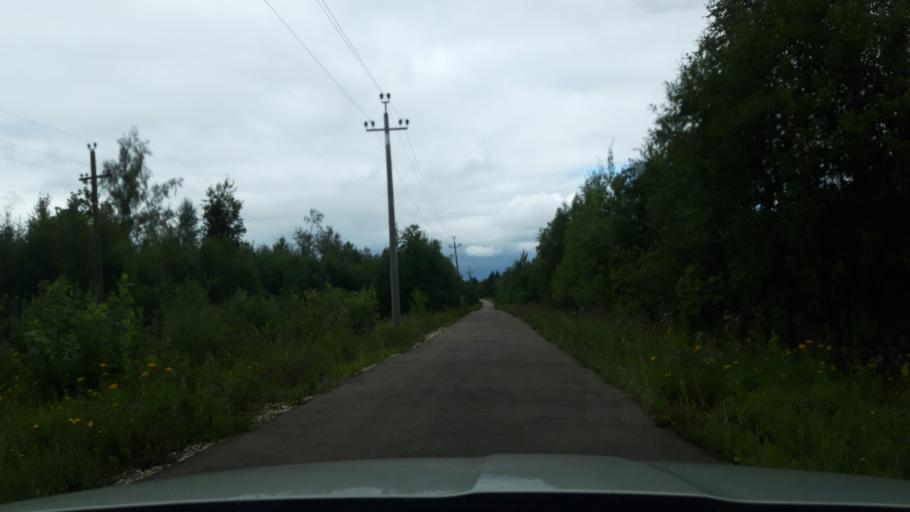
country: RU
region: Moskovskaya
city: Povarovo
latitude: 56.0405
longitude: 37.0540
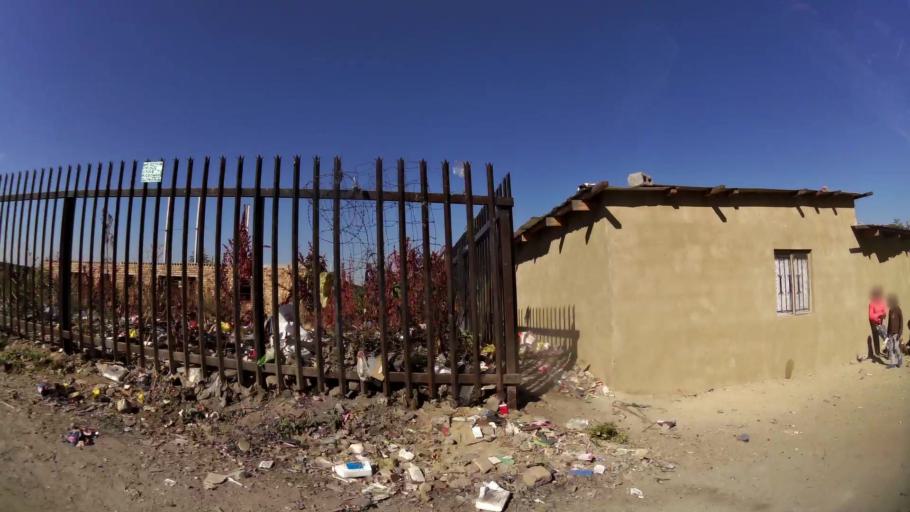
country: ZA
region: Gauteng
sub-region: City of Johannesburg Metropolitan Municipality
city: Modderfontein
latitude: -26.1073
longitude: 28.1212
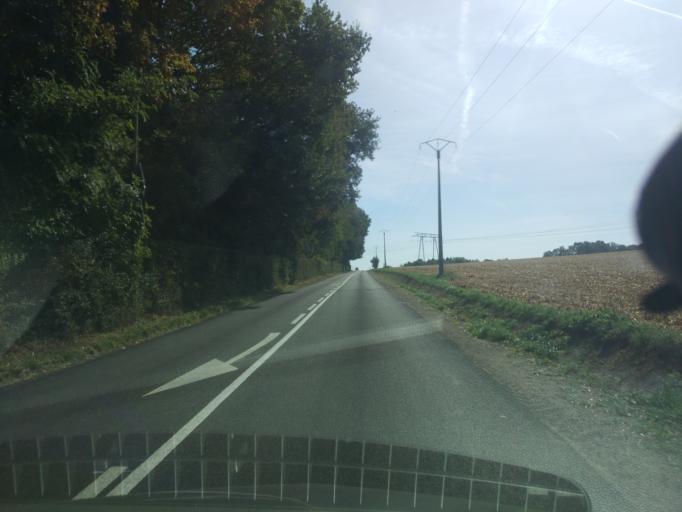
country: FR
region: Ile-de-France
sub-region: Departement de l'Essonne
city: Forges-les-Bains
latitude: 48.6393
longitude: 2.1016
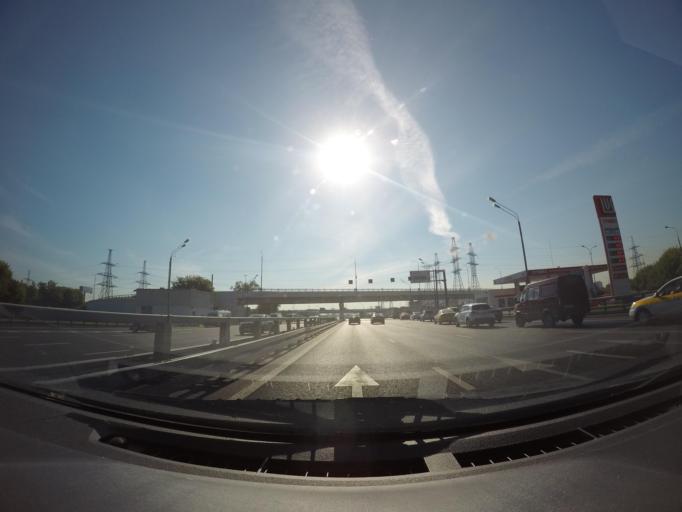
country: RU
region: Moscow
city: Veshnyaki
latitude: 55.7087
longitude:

:: OBJECTIVE ::
Extract the portion of the material that opens with the line containing "latitude: -26.1073" and closes with its final line. Reproduce each of those lines verbatim, omitting the pictures.

:: TASK RESULT ::
latitude: -26.1073
longitude: 28.1212
country: FR
region: Ile-de-France
sub-region: Departement de l'Essonne
city: Forges-les-Bains
latitude: 48.6393
longitude: 2.1016
country: RU
region: Moscow
city: Veshnyaki
latitude: 55.7087
longitude:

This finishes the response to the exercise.